Vergebens erwartet Helene im Saal den Kavalier, der sie zum Kotillon aufgefordert hat.

»Mein Freund,« sagte leise Graf Severin, »bittet mich, ihn bei Ihnen zu entschuldigen und, falls Sie es gestatten, ihn zu vertreten.«

Ein Argwohn steigt in Helene auf: Hat Jan Malva begleitet?

Sie wirft dem jungen Mann einen hochmütigen Blick zu: »Danke, ich bin ermüdet.«

In dem Augenblick, als Thekla und Malva ihr Häuschen erreichten, springt ein junger Mann aus einem Fiaker und eilt auf sie zu.

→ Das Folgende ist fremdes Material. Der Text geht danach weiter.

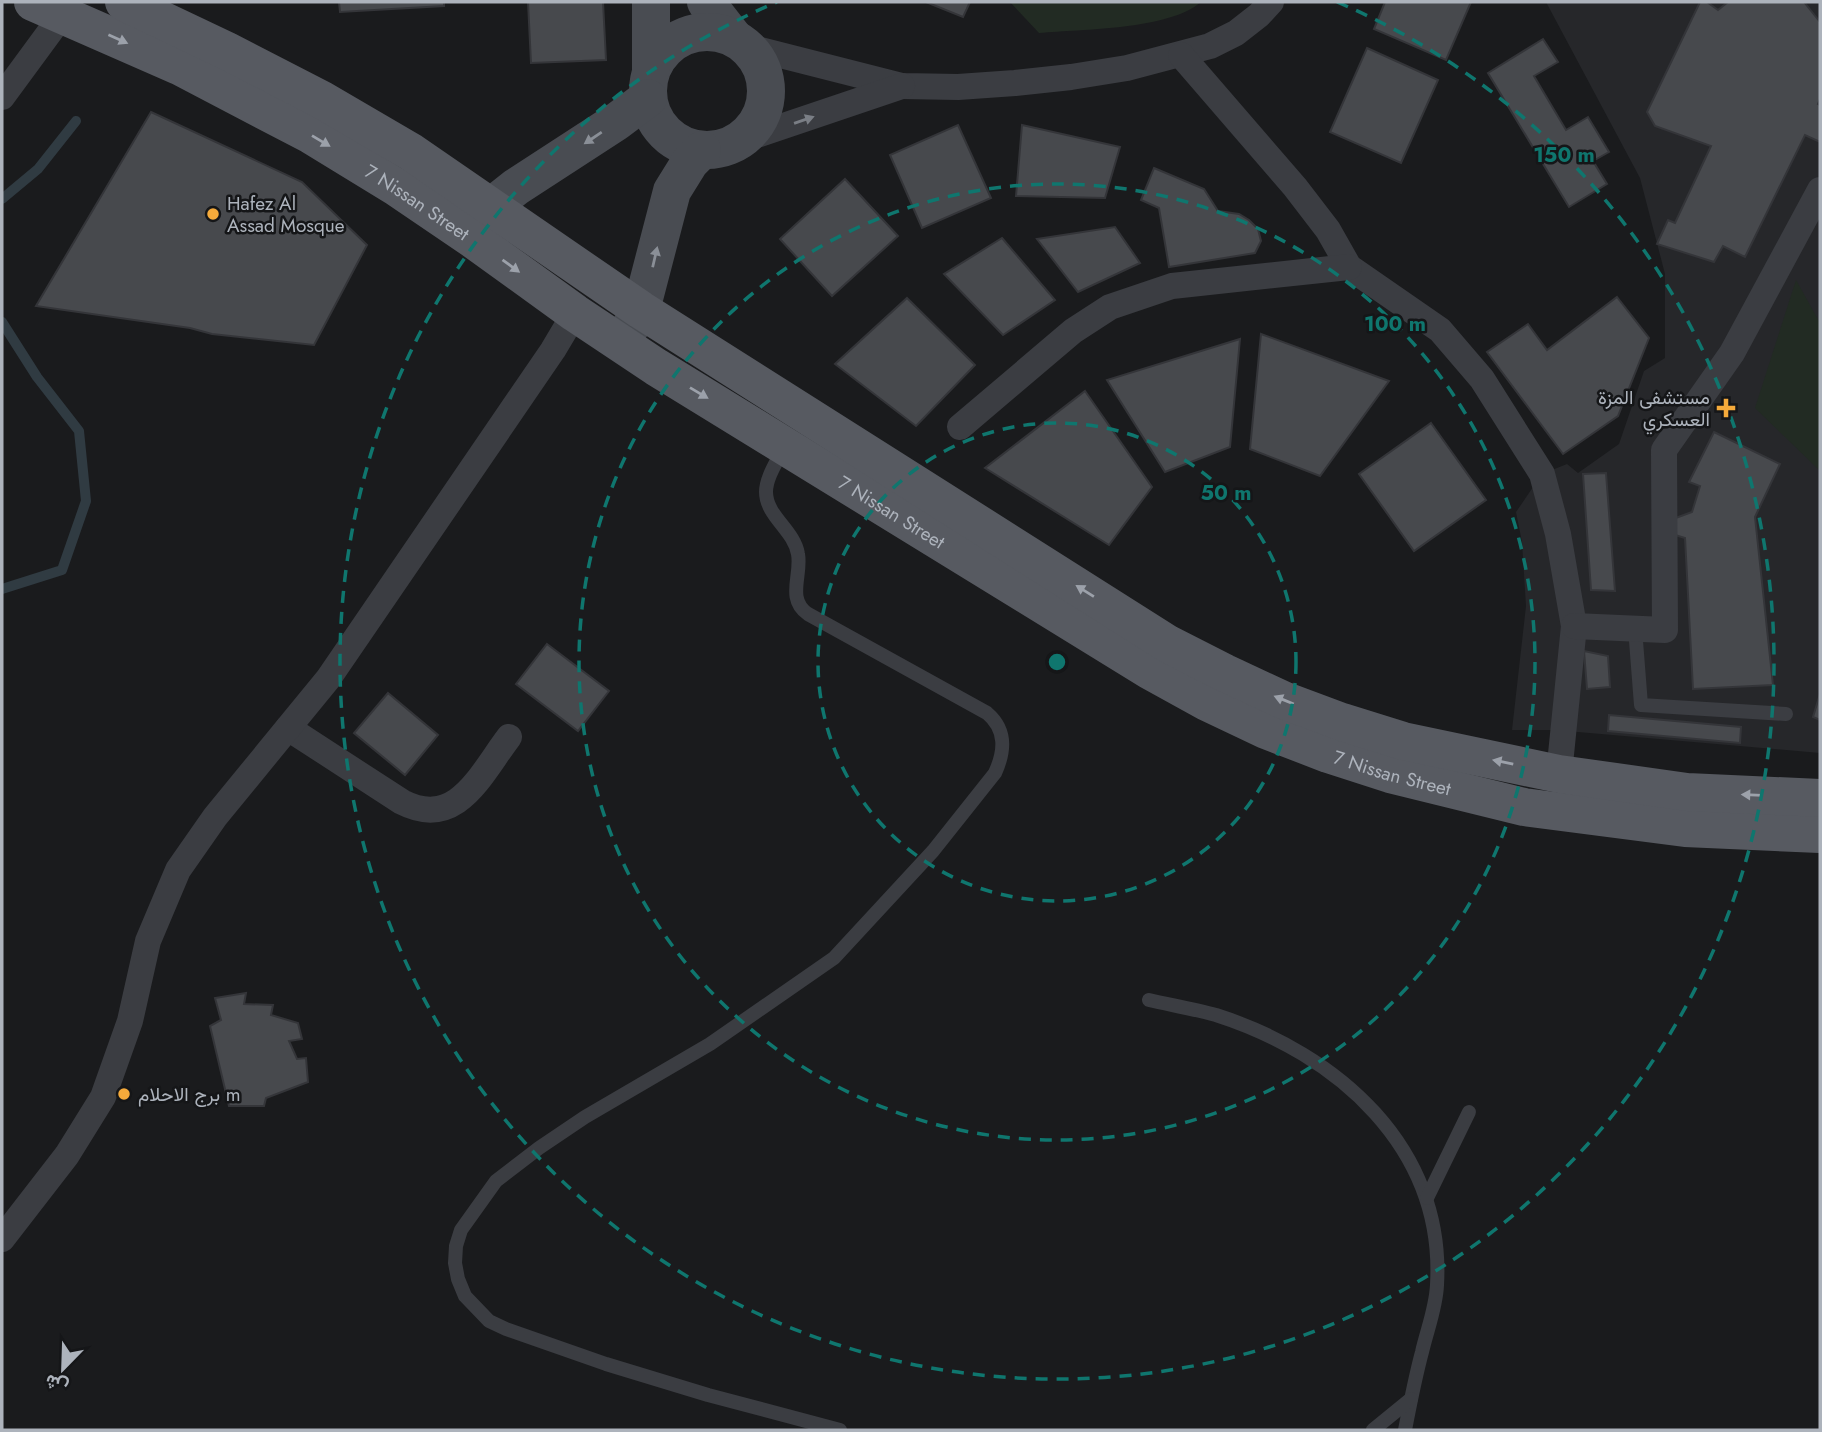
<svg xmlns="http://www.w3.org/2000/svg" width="1822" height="1432" viewBox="0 0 1822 1432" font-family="Jost,Vazirmatn,sans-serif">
	<rect width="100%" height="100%" fill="#1a1b1d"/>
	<path fill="#26272a" d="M 1546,2 L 1820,2 L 1820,753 L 1555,730 L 1512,730 L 1526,606 L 1522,542 L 1516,512 L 1542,474 L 1567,464 L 1578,473 L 1619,444 L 1644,371 L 1665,358 L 1665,274 L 1640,178 Z"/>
	<g fill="#222b23">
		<path d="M 1010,2 L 1201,2 C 1168,30 1083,29 1039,33 Z"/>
		<path d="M 1796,280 L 1820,323 L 1820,471 L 1755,408 Z"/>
	</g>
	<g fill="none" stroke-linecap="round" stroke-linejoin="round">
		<g stroke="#303b42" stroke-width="10">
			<path d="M 2,199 L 38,169 L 76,121"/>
			<path d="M 2,322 L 37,377 L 79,431 L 86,501 L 62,570 L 2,589"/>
		</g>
	</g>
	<g fill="#47494d" stroke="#343539" stroke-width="2">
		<path d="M 339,2 L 444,2 L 444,6 L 340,12 Z"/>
		<path d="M 528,2 L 603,2 L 606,60 L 531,63 Z"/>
		<path d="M 926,2 L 970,2 L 963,17 Z"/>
		<path d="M 1385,2 L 1471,2 L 1446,60 L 1374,29 Z"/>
		<path d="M 1700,2 L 1707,2 L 1718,10 L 1728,2 L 1804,2 L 1820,22 L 1820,99 L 1818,104 L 1820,105 L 1820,142 L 1805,135 L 1745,257 L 1723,246 L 1714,262 L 1657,244 L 1668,220 L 1675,223 L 1711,146 L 1655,126 L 1647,112 Z"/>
		<path d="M 1543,39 L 1558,62 L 1534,76 L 1566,130 L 1588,117 L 1609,152 L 1593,161 L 1607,184 L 1569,207 L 1488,73 Z"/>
		<path d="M 1367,48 L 1438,80 L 1401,163 L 1330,132 Z"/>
		<path d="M 151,112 L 302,182 L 367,245 L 314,345 L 212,334 L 190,328 L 36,306 Z"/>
		<path d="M 958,125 L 991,198 L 922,228 L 890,155 Z"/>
		<path d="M 1022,125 L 1120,147 L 1105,198 L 1016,196 Z"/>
		<path d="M 1154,168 L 1204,189 L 1218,211 L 1239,214 L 1249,220 L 1258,229 L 1261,241 L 1255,253 L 1169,267 L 1159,208 L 1141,200 Z"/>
		<path d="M 845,179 L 898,236 L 832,296 L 780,239 Z"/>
		<path d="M 1115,227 L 1140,263 L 1078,292 L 1037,239 Z"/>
		<path d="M 1002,238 L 1055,300 L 1003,335 L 944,274 Z"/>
		<path d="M 1617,297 L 1649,338 L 1618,416 L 1563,454 L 1487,352 L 1528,324 L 1547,350 Z"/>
		<path d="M 907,298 L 975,365 L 916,426 L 835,364 Z"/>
		<path d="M 1261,334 L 1389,381 L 1320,476 L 1250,449 Z"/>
		<path d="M 1240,339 L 1230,447 L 1165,472 L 1107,380 Z"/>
		<path d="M 1085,391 L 1152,487 L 1109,545 L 985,468 Z"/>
		<path d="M 1431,423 L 1486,500 L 1414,551 L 1359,474 Z"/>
		<path d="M 1714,432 L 1780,464 L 1755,517 L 1773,685 L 1693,689 L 1685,538 L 1675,535 L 1673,519 L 1692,512 L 1700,486 L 1689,482 Z"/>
		<path d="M 1606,473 L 1615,591 L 1591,590 L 1583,474 Z"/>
		<path d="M 547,644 L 609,691 L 578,731 L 516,684 Z"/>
		<path d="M 1584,651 L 1608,656 L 1610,687 L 1587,689 Z"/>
		<path d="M 388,693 L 438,735 L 405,775 L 354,733 Z"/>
		<path d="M 1820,694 L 1820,720 L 1813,717 Z"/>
		<path d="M 1609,715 L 1741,727 L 1740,743 L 1608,731 Z"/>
		<path d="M 246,993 L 244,1004 L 273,1005 L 271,1015 L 298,1023 L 302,1039 L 289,1041 L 297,1059 L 306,1058 L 308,1082 L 266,1098 L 264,1106 L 229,1106 L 210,1026 L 221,1020 L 215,998 Z"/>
	</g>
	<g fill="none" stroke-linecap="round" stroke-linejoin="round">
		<g stroke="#3b3d42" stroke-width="14">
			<path d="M 784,447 C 778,460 766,477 766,492 C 766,516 794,530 798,554 C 802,575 786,599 808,614 L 987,713 C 1007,730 1005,751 995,773 L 933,851 L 834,958 L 710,1044 L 585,1117 L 539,1148 L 496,1181 L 461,1230 L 456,1246 L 455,1263 L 458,1279 L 465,1296 L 489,1321 L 506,1329 L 606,1364 L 708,1395 L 840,1430"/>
			<path d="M 1635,628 L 1641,705 L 1786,714"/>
			<path d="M 1149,1000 C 1171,1005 1194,1009 1216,1015 C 1338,1054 1445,1148 1437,1285 C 1436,1308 1427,1330 1422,1352 C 1415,1378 1410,1404 1405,1430"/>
			<path d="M 1427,1198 L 1469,1112"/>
			<path d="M 1373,1430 L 1411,1399"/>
		</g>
		<g stroke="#3b3d42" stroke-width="26">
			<path d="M 745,46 L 902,86 L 958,87 L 1015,83 L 1071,77 L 1127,68 L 1210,46 L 1236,33 L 1259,15 L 1271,2"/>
			<path d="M 1181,55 L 1295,187 L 1328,230 L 1349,267 L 1440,330 L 1482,379 L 1542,474 L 1558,534 L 1574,626 L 1559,774"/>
			<path d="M 2,97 L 63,14"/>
			<path d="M 739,141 L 902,86"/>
			<path d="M 960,427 L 1073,331 L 1110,307 L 1172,286 L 1349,267"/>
			<path d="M 1574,626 L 1665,630 L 1664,450 L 1732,353 L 1820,190"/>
			<path d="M 288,728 L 402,802 C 457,830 480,775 509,737"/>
			<path d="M 2,1239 L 67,1155 L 103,1097 L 130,1021 L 148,941 L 178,870 L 215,817 L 328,679 L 553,350 L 575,313"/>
		</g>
		<g stroke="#494c52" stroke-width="38">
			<path d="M 706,2 L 734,38"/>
			<circle cx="707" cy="91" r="59"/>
			<path d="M 651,69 L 651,2"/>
			<path d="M 477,234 L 492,206 L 516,187 L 616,122 L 648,98"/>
			<path d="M 624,337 L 641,310 L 672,191 L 690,162 L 702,150"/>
		</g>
		<g stroke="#575a61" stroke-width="38">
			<path id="s1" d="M 33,2 L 179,66 L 311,135 L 396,187 L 474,240 L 575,313 L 656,367 L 1149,670 L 1207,702 L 1266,730 L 1328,754 L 1390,774 L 1524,807 L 1685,828 L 1820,834"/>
			<path d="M 124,2 L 227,51 L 322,100 L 411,152 L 641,310 L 1168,644 L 1225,673 L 1283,700 L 1342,722 L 1403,741 L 1559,774 L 1687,792 L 1820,798"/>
		</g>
	</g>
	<defs><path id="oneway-solid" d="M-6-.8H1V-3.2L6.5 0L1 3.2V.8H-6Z" transform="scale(1.75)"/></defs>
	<g fill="#9ca1aa">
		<use href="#oneway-solid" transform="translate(118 39) rotate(24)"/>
		<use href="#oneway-solid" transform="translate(321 141) rotate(31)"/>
		<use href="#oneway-solid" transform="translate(511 266) rotate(36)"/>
		<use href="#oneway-solid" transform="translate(699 393) rotate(31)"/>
		<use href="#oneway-solid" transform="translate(1085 591) rotate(-148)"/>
		<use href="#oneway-solid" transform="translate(1284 700) rotate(-158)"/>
		<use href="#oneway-solid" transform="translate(1503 762) rotate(-168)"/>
		<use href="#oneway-solid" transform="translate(1752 795) rotate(-178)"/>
	</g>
	<use fill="#7a7e85" href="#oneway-solid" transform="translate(804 120) rotate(-19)"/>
	<g fill="#8a8f97">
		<use href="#oneway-solid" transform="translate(593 138) rotate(146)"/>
		<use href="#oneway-solid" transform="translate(655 257) rotate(-77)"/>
	</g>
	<g fill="none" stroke="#0f766e" stroke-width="3.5" stroke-dasharray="12 9">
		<circle cx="1057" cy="662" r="239"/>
		<circle cx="1057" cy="662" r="478"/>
		<path d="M1337 2A717 717 0 1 1 777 2"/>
	</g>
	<g fill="#f5aa3b" stroke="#151618" stroke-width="2.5">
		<circle cx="213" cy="214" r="7"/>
		<path d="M1722.5 397.5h7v7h7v7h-7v7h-7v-7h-7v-7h7z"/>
		<circle cx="124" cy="1094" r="7"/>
	</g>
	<g text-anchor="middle" stroke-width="5" stroke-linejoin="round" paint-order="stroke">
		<g font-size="19" fill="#adb3bc" stroke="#151618">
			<text dy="7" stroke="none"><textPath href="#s1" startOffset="434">7 Nissan Street</textPath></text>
			<text dy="7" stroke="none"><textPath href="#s1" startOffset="1001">7 Nissan Street</textPath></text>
			<text dy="7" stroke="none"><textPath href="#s1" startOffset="1568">7 Nissan Street</textPath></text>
		</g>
		<g font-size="19" fill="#adb3bc" stroke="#151618" text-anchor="start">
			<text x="227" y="210">Hafez Al<tspan x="227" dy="22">Assad Mosque</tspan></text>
			<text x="1710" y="404" text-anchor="end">مستشفى المزة<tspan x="1710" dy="22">العسكري</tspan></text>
			<text x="138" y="1101">برج الاحلام m</text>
		</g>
	</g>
	<circle cx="1057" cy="662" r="10" fill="#0f766e" stroke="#151618" stroke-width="3.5"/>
	<g font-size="21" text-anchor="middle" font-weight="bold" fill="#0f766e" stroke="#151618" stroke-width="5" stroke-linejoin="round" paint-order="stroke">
		<text x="1564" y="162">150 m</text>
		<text x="1395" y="331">100 m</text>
		<text x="1226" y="500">50 m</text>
	</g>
	<rect width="1822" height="1432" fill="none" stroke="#adb3bc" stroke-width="7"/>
	<g transform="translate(63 1369) rotate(203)" stroke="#151618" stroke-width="5" paint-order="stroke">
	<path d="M0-5L12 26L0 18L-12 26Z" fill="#adb3bc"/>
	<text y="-10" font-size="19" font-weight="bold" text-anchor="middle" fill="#adb3bc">ش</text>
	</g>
</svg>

»Ich hatte so gehofft, mein Fräulein, Ihnen meinen Wagen anbieten zu können, und bin doch zu spät gekommen ... Wollen Sie mir nicht wenigstens gestatten, mich heute nach Ihnen zu erkundigen?«

Auf der Schwelle stehend und sie mit ihrer eckigen Gestalt versperrend – gerade als wolle sie dem Kecken den Eintritt wehren – blickt Thekla den Fremden mißtrauisch prüfend an: »Wir danken Ihnen, Herr, für Ihre freundlichen Absichten, aber wir empfangen keine Besuche.«

Und die Tür ist im Begriff sich zu schließen. Aber durch den Spalt lächelt, von der aufgehenden Sonne erleuchtet, Malvas dankbar bewegtes Antlitz dem jungen Manne zu.

In dieser Sekunde wurde ein Gelöbnis zwischen ihren Seelen ausgetauscht.